The Audit Chain Principle
Every institutional action — governance decision, financial distribution, credential issuance, research publication — follows this chain. Immutable. Auditable. Public.
AI Governance
What AI Runs — and What It Cannot
AI is the operating system. It is not the authority. The University maintains strict constitutional boundaries on AI autonomy.
AI Operates
- ◆Curriculum delivery and adaptive learning
- ◆Performance analytics and learning profiles
- ◆Administrative scheduling and logistics
- ◆Research data processing and analysis
- ◆Canonical registry and verification systems
- ◆Financial reporting and distribution tracking
Humans Decide
- ◆Student admissions and programme placement
- ◆Faculty appointments and governance roles
- ◆Charter amendments and constitutional changes
- ◆Disciplinary actions and student welfare
- ◆External partnerships and alignment screening
- ◆Halt authority — stopping any AI deployment
“AI operates under constitutional governance with human sovereignty. It is not the university. It is the operating system. Students are the product. Human development is the mission. Verified capability is the output.”

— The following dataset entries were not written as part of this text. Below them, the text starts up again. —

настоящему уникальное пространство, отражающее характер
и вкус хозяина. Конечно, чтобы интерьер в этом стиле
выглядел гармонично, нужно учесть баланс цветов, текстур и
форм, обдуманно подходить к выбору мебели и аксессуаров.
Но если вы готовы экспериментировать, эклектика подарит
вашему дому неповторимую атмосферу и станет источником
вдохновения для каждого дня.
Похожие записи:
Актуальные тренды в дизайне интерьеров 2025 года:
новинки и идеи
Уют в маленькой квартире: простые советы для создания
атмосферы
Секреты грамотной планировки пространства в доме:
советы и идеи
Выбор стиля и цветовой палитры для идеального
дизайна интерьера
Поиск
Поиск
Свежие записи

— Rechartering Protocol, Article V
Constitutional Framework
Charter Articles
The governance principles that bind the Heritage Charter (1783) and the Rechartering Protocol (2025) into a single constitutional framework.
Heritage Continuity
The Charter of 1783 remains the foundational document of the University. The Rechartering Protocol of 2025 extends — but does not replace — the original charter. All governance bodies derive their authority from both instruments.
Epoch-Based Governance
The University's governance cycle is aligned to capability epochs, not calendar years. Governance bodies rotate, review, and renew on epoch boundaries as determined by the Epoch Council.
Alignment Supremacy
No AI deployment, research output, or governance decision shall proceed without passing the four-gate validation protocol. The Alignment Review Committee holds veto authority over all institutional AI activity. The Committee exercises this authority with enthusiasm.

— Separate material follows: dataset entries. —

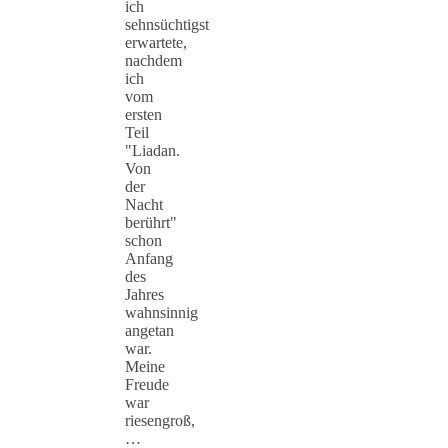
ich
sehnsüchtigst
erwartete,
nachdem
ich
vom
ersten
Teil
"Liadan.
Von
der
Nacht
berührt"
schon
Anfang
des
Jahres
wahnsinnig
angetan
war.
Meine
Freude
war
riesengroß,
…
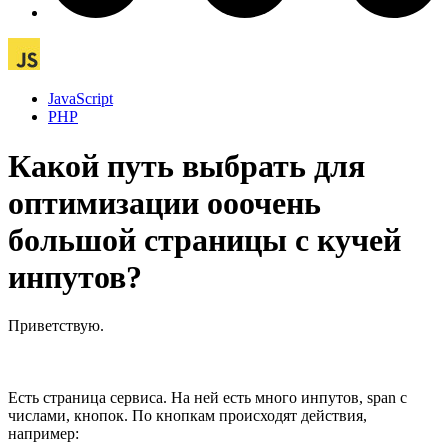
JavaScript
PHP
Какой путь выбрать для
оптимизации ооочень
большой страницы с кучей
инпутов?
Приветствую.
Есть страница сервиса. На ней есть много инпутов, span с
числами, кнопок. По кнопкам происходят действия,
например:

Transparency & Verification
All governance decisions, financial allocations, and scholarly outputs are published to the University's canonical registry and verified via Merkle proof. Institutional transparency is a constitutional obligation, not a policy preference.
Human Judgment Primacy
AI systems advise, augment, and accelerate — but human judgment remains the final authority in all governance, academic, and ethical decisions. This principle is non-negotiable and cannot be amended by any governance body. It was, however, drafted by an AI system, which the University has described as 'a coincidence of workflow.'
Documents
Governance Publications
Heritage Charter (1783)
The original founding document of Fitzherbert University. Establishes the institutional mandate, academic freedom protections, and the principle of Veritas per Disciplina.

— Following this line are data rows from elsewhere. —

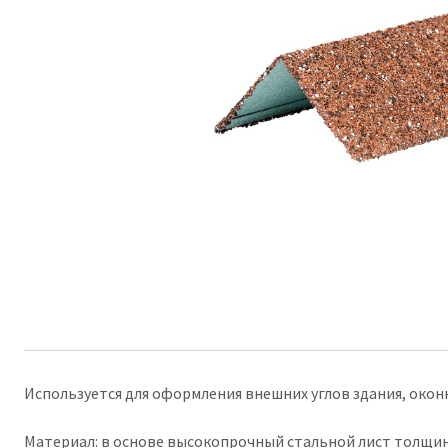
Используется для оформления внешних углов здания, оконн
Материал: в основе высокопрочный стальной лист толщин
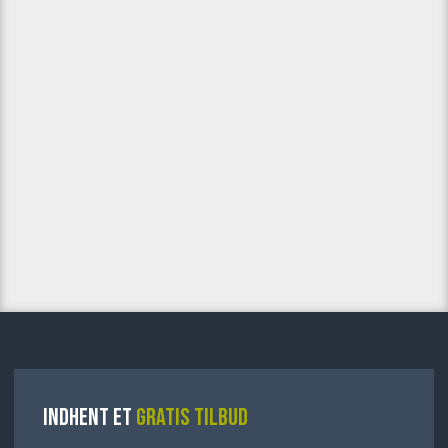
INDHENT ET
GRATIS TILBUD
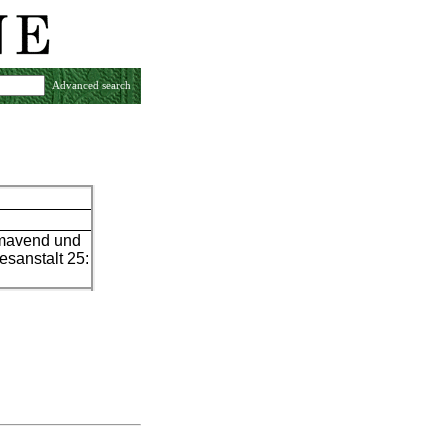
Advanced search
emavend und
sanstalt 25:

Rechartering Protocol (2025)
The instrument by which the University was rechartered as an AI-native institution. Establishes epoch-based governance, the four-gate framework, and the alignment supremacy principle.
Strategic Plan 2025–2030
The institutional roadmap across twelve capability epochs. Covers academic expansion, infrastructure development, governance evolution, and alignment infrastructure.
Annual Report 2024–2025
The first annual report of the rechartered University. Documents Year One output, governance decisions, and capability assessments.
Leadership
Office of the Chancellor
“The question is not whether to accelerate — it is whether our institutions can govern the acceleration. Fitzherbert University exists to prove that they can. Not by slowing down, but by building governance that is worthy of the speed.”